Férias com criança exigem atenção: autorização de viagem errada pode virar prejuízo no embarque
Autorização digital exige conferência de dados, prazo e acompanhante
A autorização de viagem para menor pode ser feita de forma física ou digital, mas um detalhe preenchido errado pode transformar férias, feriado ou viagem de família em frustração no aeroporto ou na rodoviária. Para crianças e adolescentes, especialmente menores de 16 anos, conferir dados, responsáveis, destino e documentos antes de sair de casa é tão importante quanto comprar a passagem.
Quando a autorização para menor é exigida na viagem?
A autorização costuma ser necessária quando a criança ou adolescente menor de 16 anos vai viajar desacompanhado, com terceiro sem vínculo familiar próximo ou em situação em que não esteja com os responsáveis legais. Em viagens internacionais, a atenção precisa ser ainda maior quando o menor viaja só, com apenas um dos pais ou com outra pessoa autorizada.
O erro mais comum é achar que basta “conhecer quem está levando”. Na prática, companhias, fiscais e autoridades verificam documento, parentesco, autorização e validade antes do embarque.

A autorização digital de viagem vale como documento?
Sim, a autorização digital pode ser usada em muitas situações, desde que seja emitida corretamente pelos canais adequados. Uma das opções é a Autorização Eletrônica de Viagem, feita por cartórios de notas por meio do e-Notariado, com validação digital dos responsáveis.
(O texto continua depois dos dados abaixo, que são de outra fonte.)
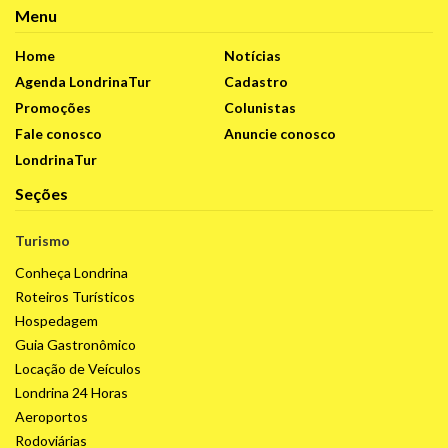
Menu
Home
Notícias
Agenda LondrinaTur
Cadastro
Promoções
Colunistas
Fale conosco
Anuncie conosco
LondrinaTur
Seções
Turismo
Conheça Londrina
Roteiros Turísticos
Hospedagem
Guia Gastronômico
Locação de Veículos
Londrina 24 Horas
Aeroportos
Rodoviárias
Mesmo sendo prática, a versão digital não dispensa conferência. Nome incompleto, número de documento errado, destino diferente, acompanhante não identificado ou prazo vencido podem gerar dúvida na checagem e impedir a continuidade da viagem.
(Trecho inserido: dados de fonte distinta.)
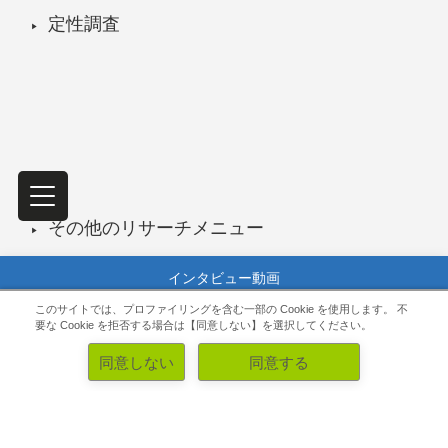
定性調査
その他のリサーチメニュー
インタビュー動画
このサイトでは、プロファイリングを含む一部の Cookie を使用します。
不
チャットインタビューはこちら
要な Cookie を拒否する場合は【同意しない】を選択してください。
同意しない
同意する
お問い合わせ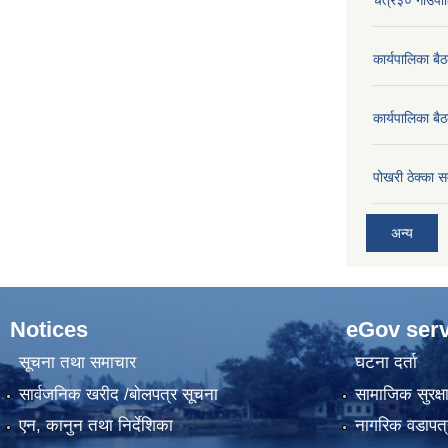
कार्यपालिका ब
कार्यपालिका बै
पोखरी ठेक्का सम
अन्य
Notices
eGov serv
सूचना तथा समाचार
घटना दर्ता
सार्वजनिक खरीद /बोलपत्र सूचना
सामाजिक सुरक्ष
एन, कानुन तथा निर्देशिका
नागरिक वडापत्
Quais erros podem barrar o embarque do menor?
O maior risco está no detalhe. Um erro no documento pode parecer pequeno em casa, mas virar motivo de embarque barrado quando o atendente ou fiscal compara as informações da autorização com RG, certidão, passagem e dados do acompanhante.
O que conferir antes de ir para aeroporto ou rodoviária?
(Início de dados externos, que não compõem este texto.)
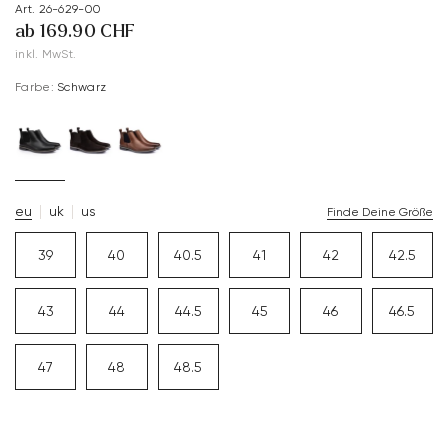
Art. 26-629-00
ab 169.90 CHF
inkl. MwSt.
Farbe:
Schwarz
eu
uk
us
Finde Deine Größe
39
40
40.5
41
42
42.5
43
44
44.5
45
46
46.5
47
48
48.5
Antes de sair, vale montar uma checagem simples. Isso reduz o risco de descobrir o problema só no balcão, quando já não há tempo para corrigir assinatura, dados ou autorização.
Confira principalmente estes pontos:
- documentos da criança, como RG, certidão ou passaporte, conforme o tipo de viagem.
- Documento do acompanhante e prova de parentesco, quando for o caso.
- Autorização com nomes completos, destino, data, prazo e assinatura válida.
- Regras da companhia aérea, empresa de ônibus ou órgão responsável pelo embarque.
- Necessidade de autorização judicial em situações específicas.
O canal PopuLei, no YouTube, mostra como proceder para não ter problemas nas viagens com a família:
Por que resolver isso antes evita prejuízo na viagem?
Quem deixa a autorização para a véspera corre mais risco de enfrentar cartório fechado, sistema indisponível, documento vencido ou informação divergente. Em períodos de férias e fim de ano, esse tipo de erro aparece com mais frequência porque muitas famílias viajam ao mesmo tempo.
O melhor caminho é tratar a autorização como parte essencial da viagem, e não como detalhe burocrático. Para menor em viagem desacompanhado ou sem um dos responsáveis, documento certo significa menos estresse, menos risco de perda de passagem e mais segurança para todos.